Bosch Jürgen, Tamura Tomohiro, Tamura Noriko, Baumeister Wolfgang, Essen Lars-Oliver
Max-Planck-Institute for Biochemistry, Department of Molecular Structural Biology, Am Klopferspitz 18a, D-82152 Martinsried, Germany.
Acta Crystallogr D Biol Crystallogr. 2007 Feb;63(Pt 2):179-87. doi: 10.1107/S0907444906045471. Epub 2007 Jan 16.

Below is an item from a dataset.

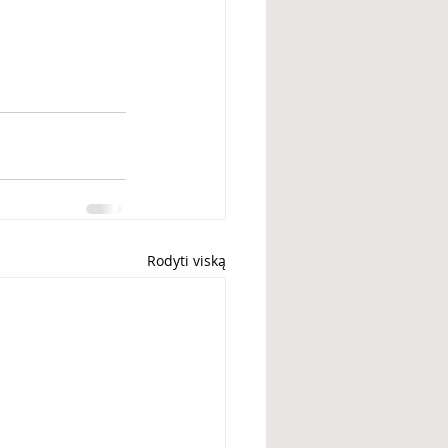
Rodyti viską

In the proteolytic pathway of prokaryotic and eukaryotic organisms, proteins tagged for proteolysis are firstly shredded into smaller peptides by compartmentalized proteases such as the proteasome complex. Accordingly, a variety of downstream proteases have evolved to further hydrolyze these peptides to the level of free amino acids. In the search for such downstream proteases, a high-molecular-weight protease complex called trilobed protease (TLP) was recently discovered in the archaeon Pyroccocus furiosus. The crystal structure of the N-terminal beta-propeller domain of the trilobed protease at 2 A resolution shows that the trilobed protease utilizes this accessory domain to control substrate access to the active site. Modelling of the intact TLP monomer suggests that this protease has an additional side entrance to its active site as in the DPP-IV or tricorn protease complexes.

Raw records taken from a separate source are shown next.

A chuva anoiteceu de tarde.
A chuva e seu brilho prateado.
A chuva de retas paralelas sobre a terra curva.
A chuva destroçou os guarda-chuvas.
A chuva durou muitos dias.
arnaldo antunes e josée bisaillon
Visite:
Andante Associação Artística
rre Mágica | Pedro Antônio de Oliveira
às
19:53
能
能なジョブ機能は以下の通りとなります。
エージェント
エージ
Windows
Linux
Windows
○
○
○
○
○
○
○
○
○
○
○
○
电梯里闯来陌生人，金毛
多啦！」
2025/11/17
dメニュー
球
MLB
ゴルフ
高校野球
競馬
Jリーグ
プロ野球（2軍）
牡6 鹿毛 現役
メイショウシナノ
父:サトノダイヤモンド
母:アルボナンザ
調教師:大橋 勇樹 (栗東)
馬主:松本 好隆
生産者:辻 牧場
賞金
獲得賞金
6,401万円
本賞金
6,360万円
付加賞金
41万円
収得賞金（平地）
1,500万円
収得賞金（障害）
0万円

在原核生物和真核生物的蛋白水解途径中,被标记用于蛋白水解的蛋白质首先被诸如蛋白酶体复合物等区室化蛋白酶切割成较小的肽段。相应地,多种下游蛋白酶已经进化出来,以进一步将这些肽水解为游离氨基酸水平。在寻找此类下游蛋白酶的过程中,最近在古菌激烈火球菌中发现了一种称为三叶蛋白酶(TLP)的高分子量蛋白酶复合物。三叶蛋白酶N端β-螺旋桨结构域在2埃分辨率下的晶体结构表明,三叶蛋白酶利用这个辅助结构域来控制底物进入活性位点。完整TLP单体的建模表明,这种蛋白酶像二肽基肽酶IV或三触角蛋白酶复合物一样,其活性位点还有一个额外的侧面入口。